OpenGamma is an interesting startup headquartered here in London. They provide open source software for analytics and risk analysis for the financial service industry. As that’s right up my alley I decided to start looking at their code this Friday. Among all that code there’s one project which looked like a good starting point, namely Fudge Proto. I took my usual approach and read what documentation I felt was relevant while browsing the source code at the same time. Experimenting with the code and learning by examples has always worked for me, so in no time I had some code up and running.

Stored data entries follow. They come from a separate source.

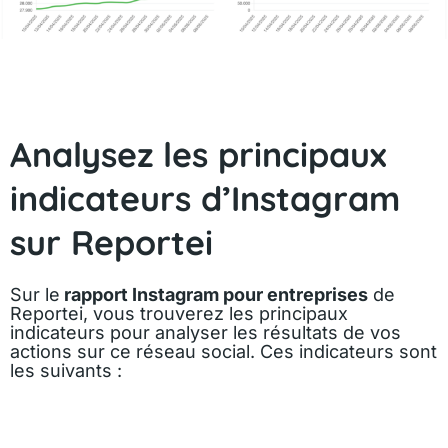
Analysez les principaux
indicateurs d’Instagram
sur Reportei
Sur le
rapport Instagram pour entreprises
de
Reportei, vous trouverez les principaux
indicateurs pour analyser les résultats de vos
actions sur ce réseau social. Ces indicateurs sont
les suivants :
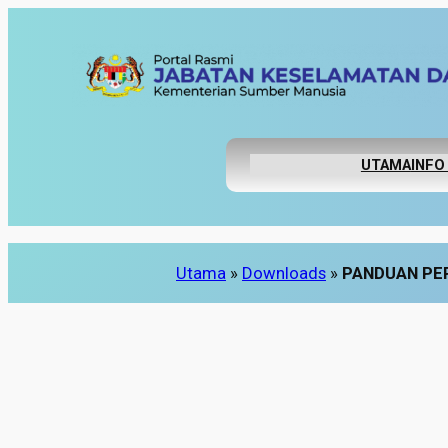
Skip
to
content
UTAMA
INFO
Utama
»
Downloads
»
PANDUAN PE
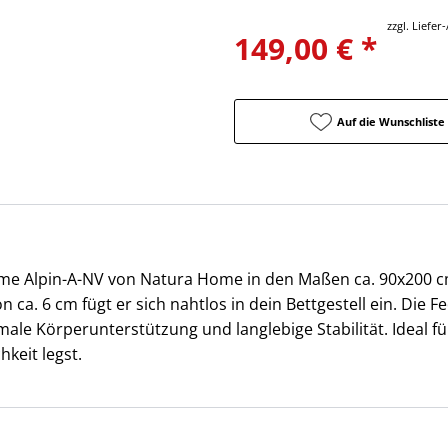
zzgl. Liefe
149,00 € *
Auf die Wunschliste
eme Alpin-A-NV von Natura Home in den Maßen ca. 90x200 cm
n ca. 6 cm fügt er sich nahtlos in dein Bettgestell ein. Die
male Körperunterstützung und langlebige Stabilität. Ideal 
keit legst.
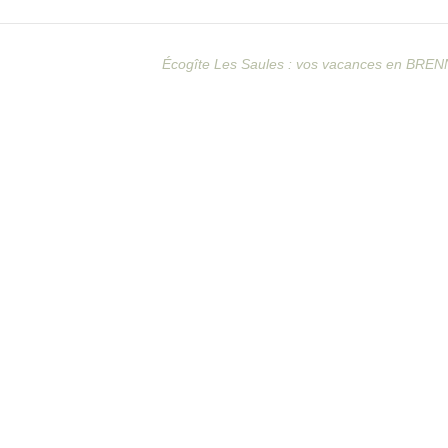
Écogîte Les Saules : vos vacances en BREN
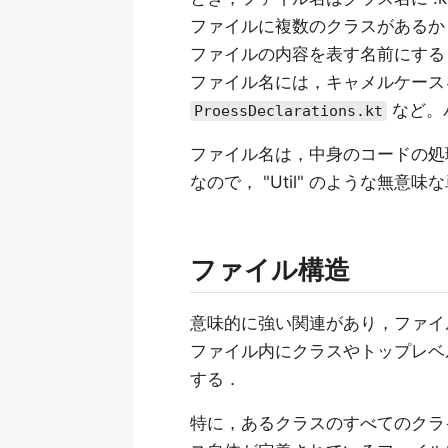
ファイルに複数のクラスがあるか
ファイルの内容を表す名前にする
ファイル名には，キャメルケース
など。
ProessDeclarations.kt
ファイル名は，中身のコードの処
なので， "Util" のような無
ファイル構造
意味的に強い関連があり，ファイ
ファイル内にクラスやトップレベ
する．
特に，あるクラスのすべてのクラ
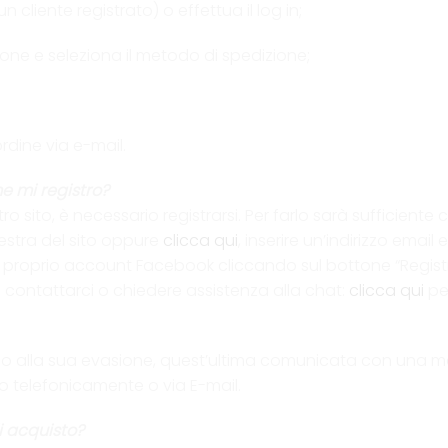
n cliente registrato) o effettua il log in;
zione e seleziona il metodo di spedizione;
rdine via e-mail.
me mi registro?
o sito, è necessario registrarsi. Per farlo sarà sufficiente c
 destra del sito oppure
clicca qui
, inserire un’indirizzo email
o il proprio account Facebook cliccando sul bottone “Regis
 a contattarci o chiedere assistenza alla chat:
clicca qui
per
ino alla sua evasione, quest’ultima comunicata con una mail
rlo telefonicamente o via E-mail.
i acquisto?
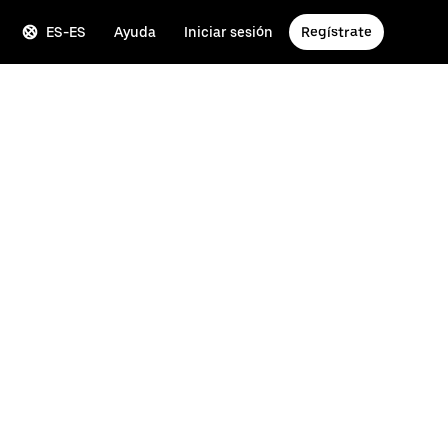
ES-ES
Ayuda
Iniciar sesión
Regístrate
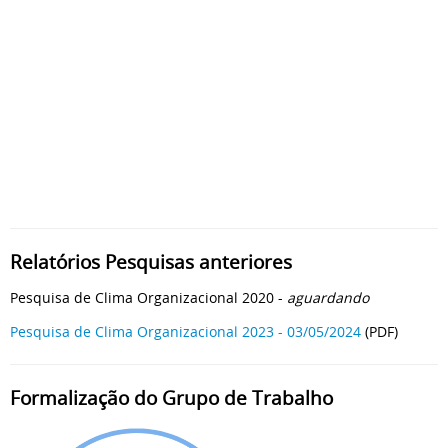
Relatórios Pesquisas anteriores
Pesquisa de Clima Organizacional 2020
-
aguardando
Pesquisa de Clima Organizacional 2023
- 03/05/2024
(PDF)
Formalização do Grupo de Trabalho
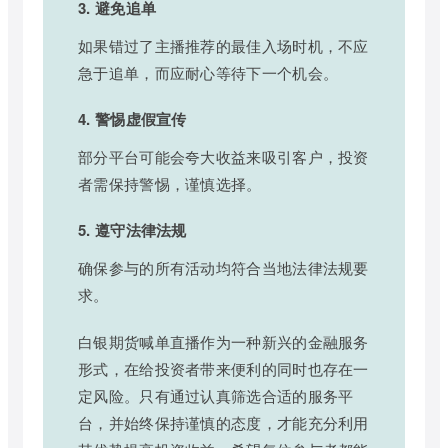
3. 避免追单
如果错过了主播推荐的最佳入场时机，不应
急于追单，而应耐心等待下一个机会。
4. 警惕虚假宣传
部分平台可能会夸大收益来吸引客户，投资
者需保持警惕，谨慎选择。
5. 遵守法律法规
确保参与的所有活动均符合当地法律法规要
求。
白银期货喊单直播作为一种新兴的金融服务
形式，在给投资者带来便利的同时也存在一
定风险。只有通过认真筛选合适的服务平
台，并始终保持谨慎的态度，才能充分利用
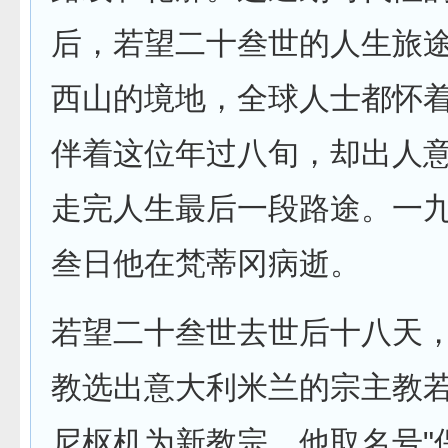
后，若望二十叁世的人生旅
西山的境地，全球人士都怀
伴着这位年过八旬，却出人
走完人生最后一段路途。一
叁日他在梵蒂冈病逝。
若望二十叁世去世后十八天
教选出意大利米兰的宗主教
尼枢机为新教宗，他取名号"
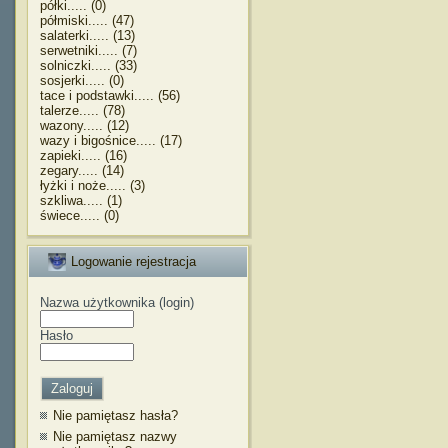
półki..... (0)
półmiski..... (47)
salaterki..... (13)
serwetniki..... (7)
solniczki..... (33)
sosjerki..... (0)
tace i podstawki..... (56)
talerze..... (78)
wazony..... (12)
wazy i bigośnice..... (17)
zapieki..... (16)
zegary..... (14)
łyżki i noże..... (3)
szkliwa..... (1)
świece..... (0)
Logowanie rejestracja
Nazwa użytkownika (login)
Hasło
Nie pamiętasz hasła?
Nie pamiętasz nazwy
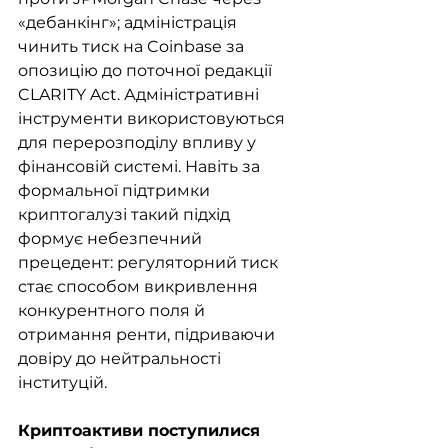
«дебанкінг»; адміністрація 
чинить тиск на Coinbase за 
опозицію до поточної редакції 
CLARITY Act. Адміністративні 
інструменти використовуються 
для перерозподілу впливу у 
фінансовій системі. Навіть за 
формальної підтримки 
криптогалузі такий підхід 
формує небезпечний 
прецедент: регуляторний тиск 
стає способом викривлення 
конкурентного поля й 
отримання ренти, підриваючи 
довіру до нейтральності 
інституцій.
Криптоактиви поступилися 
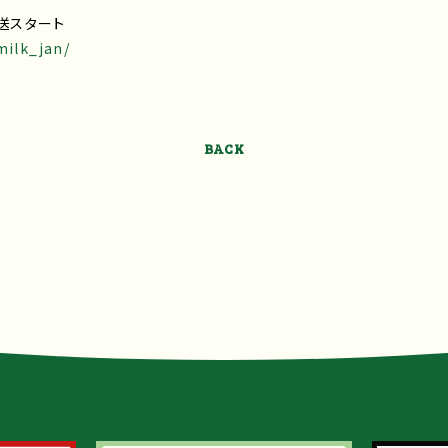
放送スタート
milk_jan/
BACK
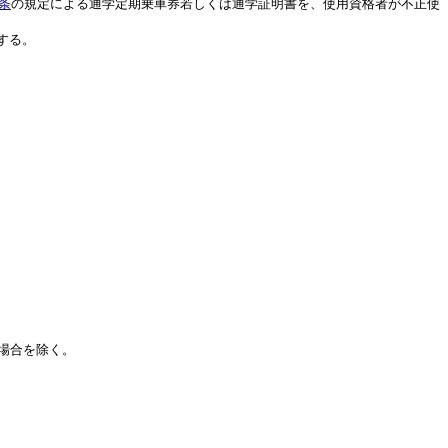
6条
の規定による通学定期乗車券若しくは通学証明書を、使用資格者が不正使
する。
場合を除く。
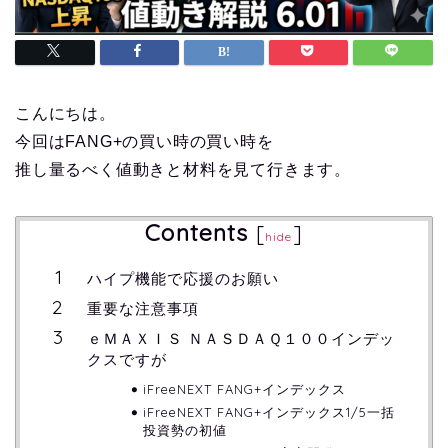
こんにちは。
今回はFANG+の買い時の買い時を
推し量るべく値動きと材料を見て行きます。
Contents
[
]
hide
ハイプ機能で応援のお願い
重要な注意事項
ｅＭＡＸＩＳ ＮＡＳＤＡＱ１００インデッ
クスですが
iFreeNEXT FANG+インデックス
iFreeNEXT FANG+インデックス1/5一括
投資勢の初値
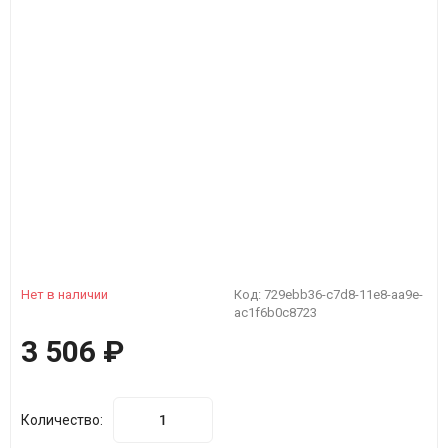
Нет в наличии
Код:
729ebb36-c7d8-11e8-aa9e-
ac1f6b0c8723
3 506
₽
Количество:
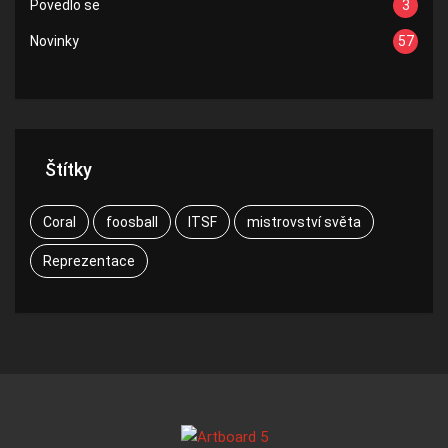
Povedlo se
3
Novinky
57
Štítky
Coral
foosball
ITSF
mistrovství světa
Reprezentace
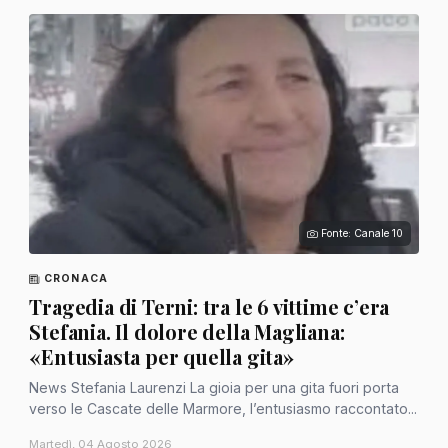
Fonte: Canale 10
CRONACA
Tragedia di Terni: tra le 6 vittime c’era
Stefania. Il dolore della Magliana:
«Entusiasta per quella gita»
News Stefania Laurenzi La gioia per una gita fuori porta
verso le Cascate delle Marmore, l’entusiasmo raccontato...
Martedì, 04 Agosto 2026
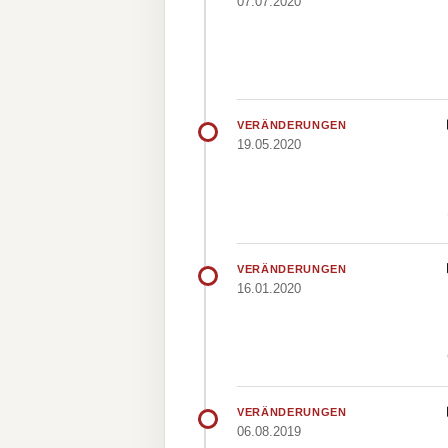
07.07.2020
VERÄNDERUNGEN
19.05.2020
VERÄNDERUNGEN
16.01.2020
VERÄNDERUNGEN
06.08.2019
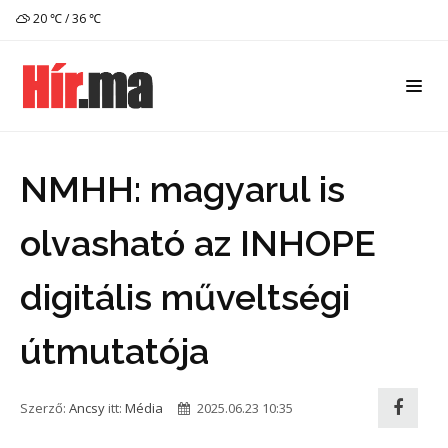
20 ℃ / 36 ℃
NMHH: magyarul is
olvasható az INHOPE
digitális műveltségi
útmutatója
Szerző:
Ancsy
itt:
Média
2025.06.23 10:35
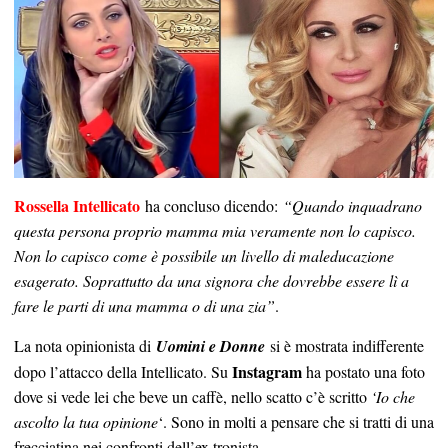
Rossella Intellicato
ha concluso dicendo:
“Quando inquadrano
questa persona proprio mamma mia veramente non lo capisco.
Non lo capisco come è possibile un livello di maleducazione
esagerato. Soprattutto da una signora che dovrebbe essere lì a
fare le parti di una mamma o di una zia”
.
La nota opinionista di
Uomini e Donne
si è mostrata indifferente
Instagram
dopo l’attacco della Intellicato. Su
ha postato una foto
dove si vede lei che beve un caffè, nello scatto c’è scritto
‘Io che
ascolto la tua opinione
‘. Sono in molti a pensare che si tratti di una
frecciatina nei confronti dell’ex tronista.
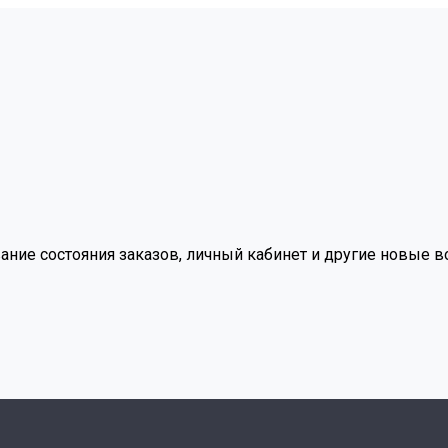
вание состояния заказов, личный кабинет и другие новые 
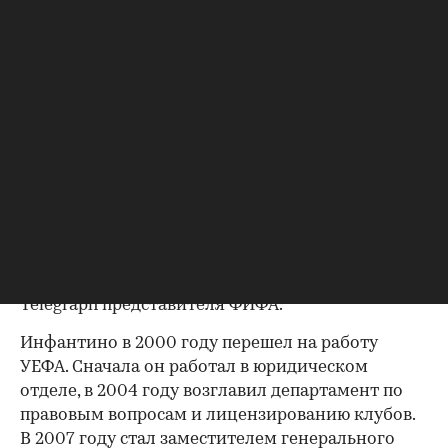
правилами, действовавшими для
увольняющихся сотрудников на тот момент». В
организации также заявили, что с 2016 года
правила ужесточили.
Сам Инфантино через пресс-службу ФИФА
категорически отверг все обвинения, назвав их
«клеветническими» и «абсолютно не
соответствующими действительности». «Ни
один сотрудник в УЕФА или ФИФА никогда не
подавал жалоб на поведение господина
Инфантино, потому что не было ни одного
инцидента с его участием», — цитирует The
Telegraph представителя ФИФА.
Инфантино в 2000 году перешел на работу
УЕФА. Сначала он работал в юридическом
отделе, в 2004 году возглавил департамент по
правовым вопросам и лицензированию клубов.
В 2007 году стал заместителем генерального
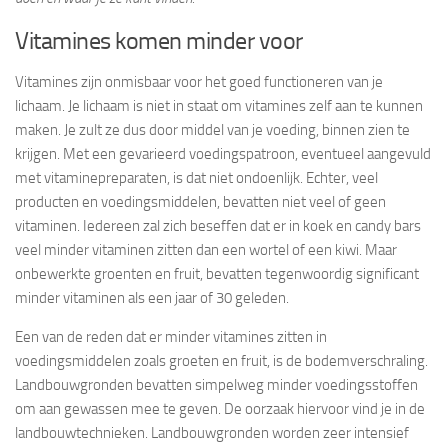
Vitamines komen minder voor
Vitamines zijn onmisbaar voor het goed functioneren van je
lichaam. Je lichaam is niet in staat om vitamines zelf aan te kunnen
maken. Je zult ze dus door middel van je voeding, binnen zien te
krijgen. Met een gevarieerd voedingspatroon, eventueel aangevuld
met vitaminepreparaten, is dat niet ondoenlijk. Echter, veel
producten en voedingsmiddelen, bevatten niet veel of geen
vitaminen. Iedereen zal zich beseffen dat er in koek en candy bars
veel minder vitaminen zitten dan een wortel of een kiwi. Maar
onbewerkte groenten en fruit, bevatten tegenwoordig significant
minder vitaminen als een jaar of 30 geleden.
Een van de reden dat er minder vitamines zitten in
voedingsmiddelen zoals groeten en fruit, is de bodemverschraling.
Landbouwgronden bevatten simpelweg minder voedingsstoffen
om aan gewassen mee te geven. De oorzaak hiervoor vind je in de
landbouwtechnieken. Landbouwgronden worden zeer intensief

In brief you can compare the purpose of Fudge Proto to that of Google Protocol Buffers and Apache Thrift. You have one or more objects and can then easily serialize these, store them, send them over a network, and deserialize them again when needed. The target output format would typically be binary. Binary is beneficial over for instance XML and JSON as it’s more compact. It should generally also be quicker to parse as the format is more fixed with less fuss. Of course it’s not easily human readable, but that’s not the point either.
Fudge Proto and the underlying Fudge Messaging system is fairly young, with version 0.3 released early this year. I wanted to see how it stacks up to Google’s Protocol Buffers. I understand Protocol Buffers is heavily used internally at Google and given Google’s scale I’m sure it’s heavily optimized. Although I’ve dealt with serialization before, and also designed some low level messaging systems for use on very limited devices, I’m not claiming to be an expert on any of these systems. Therefore, should you spot some obvious issues in my experimentations later on, feel free to contact me by email or leave a comment. I’ll be happy to rerun these tests with improvements to both Protocol Buffers and Fudge Proto.
There are some differences in the available data types between the two systems, so for these tests I tried to keep the structures as equal as possible with these limitations in place. I ran my code on a fresh 2GB Rackspace Cloud server, running Ubuntu 11.04 with Java 6 installed, and nothing else of importance running of course. I wanted to see how the systems performed with regards to different message sizes so for the tests I had a structure with children and grandchildren, using most of the data types and with data of different size. How much data to put in was randomly decided, but with all sharing the same seed to make it equal.
Fudge Proto allows you to define your structure to either use named fields or ordinal numbers. Let’s first look at read and write performance and message size for these two cases.
Here we see the raw results + fitted lines for named fields (first one) and ordinal numbers (second one). There are some outliers we should be able to ignore, likely due to GC operations. The results are very much as expected, with the ordinal case being both faster and more space efficient. Also writes are slower than reads, as is typical. Note that when running these tests nothing was stored on disk, so we’re not affected by disk IO speed. Average summary results are:
- Mean read speed: 0.13 sec (named fields) and 0.09 sec (ordinal)
- Mean write speed: 0.19 sec (named fields) and 0.15 sec (ordinal)
As for message size:
- Mean message size of just over 4 MB for named fields
- Mean message size of just over 2.6 MB for the ordinal case
Is also nice to see a linear (as opposed to exponential) increase in time with size, indicating good scalability.
Now lets move over to Protocol Buffers. Again, similar message structure and method of filling this with data.
Again the raw results, with some outliers making it sort of difficult to see the details. It is however clear that Protocol Buffers is more optimized as compared to Fudge Proto. The summary results this time are:
- Mean read speed: 0.017 sec
- Mean write speed: 0.05 sec
- Mean message size: 2.26 MB
All of this combined:
Fudge Proto with ordinal numbers and Protocol Buffers share similar message size properties. This is also expected when you read the relevant encoding specifications. Looking at performance, Protocol Buffers is just over 5 times faster on reads and 3 times faster on writes. I’m not yet fully sure if this is an architectural issue or just low hanging optimization fruits hanging here and there, but I ran a quick profiling session on the ordinal use case and got the snapshot below.
Haven’t had time to look into this further, but it does give some initial indication towards low hanging fruits. [Edit: Having looked closer at the source I think I’ll change my mind on that for now..]
If you’re interested in looking at my source code, it’s available here with the required libraries as well.